Xor-el / HashLib4Pascal

Hashing for Modern Object Pascal
MIT License
220 stars 80 forks source link

Misuse of PasMP Library in Parallel Loops #29

Open BeRo1985 opened 2 hours ago

BeRo1985 commented 2 hours ago

Issue

I've noticed that this project misuses the PasMP library (which I am the author of) in parallel loop handling, which could lead to incorrect behavior in multithreaded operations. Specifically, the parallel loop wrappers are only processing the starting index (AFromIndex) without iterating through the full range (AFromIndex to AToIndex). Here are the corrections:

Corrections

  1. In TBlake2BP.PasMPParallelComputationWrapper:

    Current:

    procedure TBlake2BP.PasMPParallelComputationWrapper(const AJob: PPasMPJob;
      const AThreadIndex: LongInt; const ADataContainer: Pointer;
      const AFromIndex, AToIndex: TPasMPNativeInt);
    begin
      ParallelComputation(AFromIndex, ADataContainer);
    end;

    Corrected:

    procedure TBlake2BP.PasMPParallelComputationWrapper(const AJob: PPasMPJob;
      const AThreadIndex: LongInt; const ADataContainer: Pointer;
      const AFromIndex, AToIndex: TPasMPNativeInt);
    var Index: TPasMPNativeInt;
    begin
      for Index := AFromIndex to AToIndex do
        ParallelComputation(Index, ADataContainer);
    end;
  2. In TPBKDF_ScryptNotBuildInAdapter.PasMPSMixWrapper:

    Current:

    class procedure TPBKDF_ScryptNotBuildInAdapter.PasMPSMixWrapper
      (const AJob: PPasMPJob; const AThreadIndex: LongInt;
      const ADataContainer: Pointer; const AFromIndex, AToIndex: TPasMPNativeInt);
    begin
      SMix(AFromIndex, ADataContainer);
    end;

    Corrected:

    class procedure TPBKDF_ScryptNotBuildInAdapter.PasMPSMixWrapper
      (const AJob: PPasMPJob; const AThreadIndex: LongInt;
      const ADataContainer: Pointer; const AFromIndex, AToIndex: TPasMPNativeInt);
    var Index: TPasMPNativeInt;
    begin
      for Index := AFromIndex to AToIndex do
        SMix(Index, ADataContainer);
    end;
  3. In TPBKDF_Argon2NotBuildInAdapter.PasMPFillMemoryBlocksWrapper:

    Current:

    procedure TPBKDF_Argon2NotBuildInAdapter.PasMPFillMemoryBlocksWrapper
      (const AJob: PPasMPJob; const AThreadIndex: LongInt;
      const ADataContainer: Pointer; const AFromIndex, AToIndex: TPasMPNativeInt);
    begin
      PDataContainer(ADataContainer)^.Position.FLane := AFromIndex;
      FillMemoryBlocks(AFromIndex, ADataContainer);
    end;

    Corrected:

    procedure TPBKDF_Argon2NotBuildInAdapter.PasMPFillMemoryBlocksWrapper
      (const AJob: PPasMPJob; const AThreadIndex: LongInt;
      const ADataContainer: Pointer; const AFromIndex, AToIndex: TPasMPNativeInt);
    var Index: TPasMPNativeInt;
    begin
      for Index := AFromIndex to AToIndex do
      begin
        PDataContainer(ADataContainer)^.Position.FLane := Index;
        FillMemoryBlocks(Index, ADataContainer);
      end;  
    end;

Summary

These changes ensure that all indices within the given range are processed correctly, maintaining the intended parallelization behavior.
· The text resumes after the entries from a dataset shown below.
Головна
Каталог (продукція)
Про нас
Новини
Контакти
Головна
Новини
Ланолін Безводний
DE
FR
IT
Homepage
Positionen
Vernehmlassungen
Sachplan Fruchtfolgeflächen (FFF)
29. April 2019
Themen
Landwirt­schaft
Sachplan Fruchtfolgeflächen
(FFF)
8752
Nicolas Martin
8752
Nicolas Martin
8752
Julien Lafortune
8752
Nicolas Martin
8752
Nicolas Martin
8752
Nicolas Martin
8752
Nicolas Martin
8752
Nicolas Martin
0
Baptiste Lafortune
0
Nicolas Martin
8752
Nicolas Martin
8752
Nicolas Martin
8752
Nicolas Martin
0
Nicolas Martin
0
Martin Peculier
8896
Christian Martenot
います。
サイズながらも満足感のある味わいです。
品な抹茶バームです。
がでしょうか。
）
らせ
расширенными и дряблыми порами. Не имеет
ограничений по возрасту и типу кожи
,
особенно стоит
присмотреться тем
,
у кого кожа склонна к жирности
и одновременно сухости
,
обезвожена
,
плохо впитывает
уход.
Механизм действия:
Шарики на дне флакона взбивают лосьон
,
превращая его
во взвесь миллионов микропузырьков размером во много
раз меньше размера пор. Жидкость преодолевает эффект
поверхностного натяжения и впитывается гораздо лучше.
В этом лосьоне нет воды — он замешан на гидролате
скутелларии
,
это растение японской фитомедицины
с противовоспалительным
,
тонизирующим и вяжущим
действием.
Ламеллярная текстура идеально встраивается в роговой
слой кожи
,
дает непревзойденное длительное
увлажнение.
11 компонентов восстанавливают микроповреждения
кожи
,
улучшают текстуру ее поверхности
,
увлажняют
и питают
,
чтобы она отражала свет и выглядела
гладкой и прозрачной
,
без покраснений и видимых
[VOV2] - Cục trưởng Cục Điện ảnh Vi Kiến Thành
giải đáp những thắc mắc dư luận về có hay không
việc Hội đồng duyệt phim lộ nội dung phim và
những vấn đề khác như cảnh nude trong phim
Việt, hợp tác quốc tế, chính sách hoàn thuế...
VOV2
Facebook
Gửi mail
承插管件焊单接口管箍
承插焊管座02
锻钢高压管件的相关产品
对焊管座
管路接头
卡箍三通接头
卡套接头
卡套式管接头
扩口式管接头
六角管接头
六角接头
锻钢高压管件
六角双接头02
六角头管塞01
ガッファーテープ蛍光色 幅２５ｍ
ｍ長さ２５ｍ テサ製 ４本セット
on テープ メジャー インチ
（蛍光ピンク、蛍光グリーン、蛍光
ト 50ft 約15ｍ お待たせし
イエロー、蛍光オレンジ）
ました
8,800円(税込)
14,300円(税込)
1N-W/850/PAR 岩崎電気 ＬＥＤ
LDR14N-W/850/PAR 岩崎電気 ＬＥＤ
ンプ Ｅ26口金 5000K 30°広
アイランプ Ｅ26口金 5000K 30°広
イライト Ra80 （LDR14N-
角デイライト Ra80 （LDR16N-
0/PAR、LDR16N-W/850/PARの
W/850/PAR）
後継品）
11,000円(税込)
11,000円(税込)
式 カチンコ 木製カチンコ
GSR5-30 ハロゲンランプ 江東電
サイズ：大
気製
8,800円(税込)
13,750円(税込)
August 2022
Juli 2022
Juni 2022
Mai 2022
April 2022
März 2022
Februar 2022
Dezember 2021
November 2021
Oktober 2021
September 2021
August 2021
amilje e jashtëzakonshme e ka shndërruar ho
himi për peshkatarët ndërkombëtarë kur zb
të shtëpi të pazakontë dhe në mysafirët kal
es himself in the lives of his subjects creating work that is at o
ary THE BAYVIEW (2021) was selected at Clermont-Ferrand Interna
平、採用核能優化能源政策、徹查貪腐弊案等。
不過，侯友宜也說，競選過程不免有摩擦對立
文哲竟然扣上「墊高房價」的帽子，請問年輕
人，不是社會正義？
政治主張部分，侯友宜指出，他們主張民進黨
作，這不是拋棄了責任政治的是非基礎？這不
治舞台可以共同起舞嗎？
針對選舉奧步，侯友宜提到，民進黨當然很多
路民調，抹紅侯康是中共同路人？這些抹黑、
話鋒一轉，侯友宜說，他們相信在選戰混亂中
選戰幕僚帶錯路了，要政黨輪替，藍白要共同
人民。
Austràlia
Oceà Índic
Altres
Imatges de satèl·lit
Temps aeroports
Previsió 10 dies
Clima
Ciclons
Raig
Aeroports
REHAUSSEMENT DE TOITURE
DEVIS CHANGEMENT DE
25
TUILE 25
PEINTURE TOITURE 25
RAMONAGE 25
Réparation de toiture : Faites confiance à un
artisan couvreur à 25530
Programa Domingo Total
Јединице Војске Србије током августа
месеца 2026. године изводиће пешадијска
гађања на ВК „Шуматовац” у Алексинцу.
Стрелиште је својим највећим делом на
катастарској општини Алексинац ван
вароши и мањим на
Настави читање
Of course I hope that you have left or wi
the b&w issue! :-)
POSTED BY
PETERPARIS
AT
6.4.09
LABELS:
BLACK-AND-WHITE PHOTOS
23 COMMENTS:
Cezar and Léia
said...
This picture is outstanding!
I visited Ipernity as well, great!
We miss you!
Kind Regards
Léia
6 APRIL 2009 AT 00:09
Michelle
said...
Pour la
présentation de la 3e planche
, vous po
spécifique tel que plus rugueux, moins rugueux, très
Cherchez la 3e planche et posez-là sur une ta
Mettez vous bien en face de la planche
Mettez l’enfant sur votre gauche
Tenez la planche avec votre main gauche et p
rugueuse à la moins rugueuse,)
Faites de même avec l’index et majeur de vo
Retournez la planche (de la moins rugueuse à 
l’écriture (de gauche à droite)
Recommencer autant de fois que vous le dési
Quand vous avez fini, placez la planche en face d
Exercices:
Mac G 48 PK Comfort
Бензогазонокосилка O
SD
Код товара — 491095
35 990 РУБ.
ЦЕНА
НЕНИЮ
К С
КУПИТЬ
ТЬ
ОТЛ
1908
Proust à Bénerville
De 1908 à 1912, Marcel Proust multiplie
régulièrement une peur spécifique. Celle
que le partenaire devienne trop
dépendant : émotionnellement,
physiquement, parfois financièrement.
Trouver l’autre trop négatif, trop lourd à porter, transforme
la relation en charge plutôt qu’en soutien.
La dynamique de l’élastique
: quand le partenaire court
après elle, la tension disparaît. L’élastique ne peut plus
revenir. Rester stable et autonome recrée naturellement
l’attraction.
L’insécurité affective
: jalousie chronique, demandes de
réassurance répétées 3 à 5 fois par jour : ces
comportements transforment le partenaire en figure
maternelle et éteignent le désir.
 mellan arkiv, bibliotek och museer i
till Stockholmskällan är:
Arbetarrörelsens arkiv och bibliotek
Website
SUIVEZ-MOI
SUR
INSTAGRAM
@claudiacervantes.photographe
Xor-el commented 1 hour ago

@BeRo1985 thanks for proposing these changes. can you please create a PR containing these changes so the commit history contains your contributions?

Xor-el commented 1 hour ago

@BeRo1985 please take a look at here

I used GlobalPasMP.ParallelFor to handle the parallel processing and this worked as expected back then. has something changed recently?

BeRo1985 commented 50 minutes ago

Nothing in PasMP has changed regarding this behavior; it has worked this way from the beginning. If the code worked for you previously, that would be due to luck đŸ™‚ , influenced by factors such as your specific hardware configuration, CPU load, and other runtime conditions. However, this usage does not guarantee correct parallel behavior across different environments, and it could easily lead to issues on other systems or under different conditions.

And you only have to call TPasMP.CreateGlobalInstance; once, for example somewhere within the unit initialization ... end. block, or somewhere where it is only executed once. Otherwise, only unnecessary CPU cycles would be wasted.

Xor-el commented 34 minutes ago

Thanks @BeRo1985 for the explanation. Will look into it.